* [PROVIDED DATA]:
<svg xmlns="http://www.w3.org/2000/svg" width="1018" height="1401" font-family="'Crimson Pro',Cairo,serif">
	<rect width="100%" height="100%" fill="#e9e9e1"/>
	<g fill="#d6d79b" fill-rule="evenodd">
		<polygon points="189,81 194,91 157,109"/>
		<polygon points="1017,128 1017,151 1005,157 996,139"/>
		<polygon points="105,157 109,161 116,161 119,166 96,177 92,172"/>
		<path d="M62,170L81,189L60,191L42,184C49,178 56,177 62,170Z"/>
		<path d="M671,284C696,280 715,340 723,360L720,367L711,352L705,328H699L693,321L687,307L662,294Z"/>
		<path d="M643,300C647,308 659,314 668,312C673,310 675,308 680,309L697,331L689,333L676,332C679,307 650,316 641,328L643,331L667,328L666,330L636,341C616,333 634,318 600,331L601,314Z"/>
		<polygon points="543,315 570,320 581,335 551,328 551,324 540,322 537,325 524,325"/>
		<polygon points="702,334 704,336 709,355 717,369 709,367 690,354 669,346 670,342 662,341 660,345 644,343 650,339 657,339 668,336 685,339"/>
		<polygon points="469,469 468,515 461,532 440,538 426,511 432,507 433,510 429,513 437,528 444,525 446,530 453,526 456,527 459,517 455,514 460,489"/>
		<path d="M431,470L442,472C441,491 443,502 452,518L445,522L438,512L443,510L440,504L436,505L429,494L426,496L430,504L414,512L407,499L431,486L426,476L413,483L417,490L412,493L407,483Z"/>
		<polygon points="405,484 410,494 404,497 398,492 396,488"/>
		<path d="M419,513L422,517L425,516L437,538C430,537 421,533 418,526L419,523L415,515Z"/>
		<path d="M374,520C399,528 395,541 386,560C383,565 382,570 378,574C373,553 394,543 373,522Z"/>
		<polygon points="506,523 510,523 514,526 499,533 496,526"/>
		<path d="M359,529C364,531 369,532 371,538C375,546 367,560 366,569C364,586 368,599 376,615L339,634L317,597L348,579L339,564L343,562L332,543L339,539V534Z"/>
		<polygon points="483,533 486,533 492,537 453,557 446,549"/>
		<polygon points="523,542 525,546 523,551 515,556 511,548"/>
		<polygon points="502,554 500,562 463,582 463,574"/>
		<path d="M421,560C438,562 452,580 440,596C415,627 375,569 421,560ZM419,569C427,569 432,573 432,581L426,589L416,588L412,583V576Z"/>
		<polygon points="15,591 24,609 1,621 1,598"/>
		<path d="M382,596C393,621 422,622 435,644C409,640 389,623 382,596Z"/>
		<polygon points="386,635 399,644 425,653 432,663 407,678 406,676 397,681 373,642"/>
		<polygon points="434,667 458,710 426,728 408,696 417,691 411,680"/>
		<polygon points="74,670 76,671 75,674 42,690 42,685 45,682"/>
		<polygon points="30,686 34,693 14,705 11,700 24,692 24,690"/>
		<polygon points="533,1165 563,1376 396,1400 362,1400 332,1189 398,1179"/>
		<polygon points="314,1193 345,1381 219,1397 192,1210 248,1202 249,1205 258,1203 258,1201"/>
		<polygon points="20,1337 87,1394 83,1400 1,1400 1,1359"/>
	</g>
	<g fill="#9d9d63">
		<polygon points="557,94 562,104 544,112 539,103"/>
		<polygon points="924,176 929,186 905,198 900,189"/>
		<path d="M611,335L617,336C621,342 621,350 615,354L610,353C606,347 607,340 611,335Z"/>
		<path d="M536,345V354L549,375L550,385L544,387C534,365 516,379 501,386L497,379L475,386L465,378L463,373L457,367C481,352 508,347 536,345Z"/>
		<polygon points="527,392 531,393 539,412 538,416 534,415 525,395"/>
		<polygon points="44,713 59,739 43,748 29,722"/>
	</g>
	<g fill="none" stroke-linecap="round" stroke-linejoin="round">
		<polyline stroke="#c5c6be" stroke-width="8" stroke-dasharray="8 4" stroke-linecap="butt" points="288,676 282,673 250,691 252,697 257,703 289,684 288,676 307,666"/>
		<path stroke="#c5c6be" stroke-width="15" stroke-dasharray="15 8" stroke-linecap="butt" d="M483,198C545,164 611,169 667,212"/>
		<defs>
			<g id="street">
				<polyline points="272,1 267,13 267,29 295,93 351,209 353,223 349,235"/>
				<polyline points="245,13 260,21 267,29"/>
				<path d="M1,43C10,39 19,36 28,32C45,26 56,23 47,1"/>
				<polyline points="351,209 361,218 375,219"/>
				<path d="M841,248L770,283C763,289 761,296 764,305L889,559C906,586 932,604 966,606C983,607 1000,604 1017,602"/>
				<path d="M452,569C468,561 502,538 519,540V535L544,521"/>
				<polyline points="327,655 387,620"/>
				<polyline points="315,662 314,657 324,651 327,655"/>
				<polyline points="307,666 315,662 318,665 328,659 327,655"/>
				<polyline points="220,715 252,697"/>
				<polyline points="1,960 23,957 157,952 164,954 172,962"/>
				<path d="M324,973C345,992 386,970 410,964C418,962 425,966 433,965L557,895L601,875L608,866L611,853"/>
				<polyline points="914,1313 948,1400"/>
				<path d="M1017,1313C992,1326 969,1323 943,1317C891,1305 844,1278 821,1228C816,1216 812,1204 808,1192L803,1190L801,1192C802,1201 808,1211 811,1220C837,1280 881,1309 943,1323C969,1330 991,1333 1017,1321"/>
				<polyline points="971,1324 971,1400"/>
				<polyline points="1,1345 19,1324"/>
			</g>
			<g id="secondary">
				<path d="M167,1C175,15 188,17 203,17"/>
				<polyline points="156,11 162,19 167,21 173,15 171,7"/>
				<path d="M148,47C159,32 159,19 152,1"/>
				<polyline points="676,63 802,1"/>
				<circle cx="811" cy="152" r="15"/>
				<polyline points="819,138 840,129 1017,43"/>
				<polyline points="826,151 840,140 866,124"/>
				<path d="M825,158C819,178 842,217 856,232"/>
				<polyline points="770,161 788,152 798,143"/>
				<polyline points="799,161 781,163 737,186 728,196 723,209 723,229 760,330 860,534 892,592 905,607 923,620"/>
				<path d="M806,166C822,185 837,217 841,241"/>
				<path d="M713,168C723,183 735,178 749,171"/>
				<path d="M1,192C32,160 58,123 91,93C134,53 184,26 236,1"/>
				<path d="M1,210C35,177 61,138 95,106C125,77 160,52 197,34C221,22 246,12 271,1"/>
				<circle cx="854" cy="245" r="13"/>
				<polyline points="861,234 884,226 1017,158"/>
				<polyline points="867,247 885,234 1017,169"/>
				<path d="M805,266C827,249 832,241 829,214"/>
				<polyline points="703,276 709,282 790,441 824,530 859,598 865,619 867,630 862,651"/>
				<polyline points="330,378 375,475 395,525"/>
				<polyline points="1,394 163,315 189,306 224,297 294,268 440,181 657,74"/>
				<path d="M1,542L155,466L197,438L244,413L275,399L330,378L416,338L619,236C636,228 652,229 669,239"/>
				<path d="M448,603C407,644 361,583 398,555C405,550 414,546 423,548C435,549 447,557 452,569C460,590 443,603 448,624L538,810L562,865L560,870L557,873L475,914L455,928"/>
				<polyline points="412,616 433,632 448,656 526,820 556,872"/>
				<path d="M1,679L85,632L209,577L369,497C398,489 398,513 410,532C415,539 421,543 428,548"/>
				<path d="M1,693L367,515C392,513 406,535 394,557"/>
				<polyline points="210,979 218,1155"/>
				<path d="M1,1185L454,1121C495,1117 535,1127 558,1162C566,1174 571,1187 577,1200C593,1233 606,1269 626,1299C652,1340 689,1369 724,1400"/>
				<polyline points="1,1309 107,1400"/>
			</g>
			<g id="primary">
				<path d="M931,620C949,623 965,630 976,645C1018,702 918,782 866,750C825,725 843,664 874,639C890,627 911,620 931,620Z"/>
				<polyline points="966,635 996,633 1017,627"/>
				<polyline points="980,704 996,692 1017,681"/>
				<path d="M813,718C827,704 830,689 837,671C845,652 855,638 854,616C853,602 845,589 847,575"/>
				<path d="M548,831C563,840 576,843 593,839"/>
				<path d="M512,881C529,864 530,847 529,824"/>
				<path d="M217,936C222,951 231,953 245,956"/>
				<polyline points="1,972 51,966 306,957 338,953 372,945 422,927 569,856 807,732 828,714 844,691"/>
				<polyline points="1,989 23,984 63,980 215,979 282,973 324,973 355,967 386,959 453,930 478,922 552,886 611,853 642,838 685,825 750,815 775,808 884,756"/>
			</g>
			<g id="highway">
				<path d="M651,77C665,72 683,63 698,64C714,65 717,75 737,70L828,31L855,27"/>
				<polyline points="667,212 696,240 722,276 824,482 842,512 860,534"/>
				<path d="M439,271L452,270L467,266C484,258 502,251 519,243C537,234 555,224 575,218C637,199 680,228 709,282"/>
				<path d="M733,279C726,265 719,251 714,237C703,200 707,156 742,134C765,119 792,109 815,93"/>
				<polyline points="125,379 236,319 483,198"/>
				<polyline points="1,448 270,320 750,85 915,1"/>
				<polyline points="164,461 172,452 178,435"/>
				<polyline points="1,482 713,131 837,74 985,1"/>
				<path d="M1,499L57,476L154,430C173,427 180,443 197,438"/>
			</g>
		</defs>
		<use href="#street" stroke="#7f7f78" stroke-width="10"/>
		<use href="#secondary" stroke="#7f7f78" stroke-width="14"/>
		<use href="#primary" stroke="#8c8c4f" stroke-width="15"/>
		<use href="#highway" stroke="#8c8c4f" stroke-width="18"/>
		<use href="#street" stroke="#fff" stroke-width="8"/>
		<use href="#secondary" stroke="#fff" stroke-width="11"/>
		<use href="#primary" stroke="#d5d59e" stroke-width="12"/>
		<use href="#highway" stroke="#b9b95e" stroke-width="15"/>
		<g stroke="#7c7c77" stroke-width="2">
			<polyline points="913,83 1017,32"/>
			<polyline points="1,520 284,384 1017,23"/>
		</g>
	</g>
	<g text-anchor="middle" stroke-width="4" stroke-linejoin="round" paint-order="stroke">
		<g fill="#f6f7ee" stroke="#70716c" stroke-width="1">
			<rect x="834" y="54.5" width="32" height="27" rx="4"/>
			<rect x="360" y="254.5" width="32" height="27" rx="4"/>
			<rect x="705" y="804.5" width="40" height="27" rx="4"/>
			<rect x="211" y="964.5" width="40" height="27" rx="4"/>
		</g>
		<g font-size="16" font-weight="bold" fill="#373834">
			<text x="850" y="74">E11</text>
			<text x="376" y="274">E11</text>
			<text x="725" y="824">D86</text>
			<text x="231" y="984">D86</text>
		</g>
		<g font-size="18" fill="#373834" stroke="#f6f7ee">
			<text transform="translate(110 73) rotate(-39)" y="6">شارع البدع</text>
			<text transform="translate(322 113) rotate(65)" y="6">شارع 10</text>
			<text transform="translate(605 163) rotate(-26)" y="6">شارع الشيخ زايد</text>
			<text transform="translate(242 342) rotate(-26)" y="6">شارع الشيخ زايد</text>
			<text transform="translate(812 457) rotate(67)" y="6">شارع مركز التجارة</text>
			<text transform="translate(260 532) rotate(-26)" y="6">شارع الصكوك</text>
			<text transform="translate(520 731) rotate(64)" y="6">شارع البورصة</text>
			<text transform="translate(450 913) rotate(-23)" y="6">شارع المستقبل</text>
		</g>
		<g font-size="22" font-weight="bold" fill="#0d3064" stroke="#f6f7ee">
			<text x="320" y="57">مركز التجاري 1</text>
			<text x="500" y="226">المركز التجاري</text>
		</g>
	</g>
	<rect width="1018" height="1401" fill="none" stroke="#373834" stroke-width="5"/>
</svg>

* [TASK INSTRUCTIONS]:
Look through the records and copy down every line that holds "linejoin".

* [ANSWER FOR THE TASK]:
	<g fill="none" stroke-linecap="round" stroke-linejoin="round">
	<g text-anchor="middle" stroke-width="4" stroke-linejoin="round" paint-order="stroke">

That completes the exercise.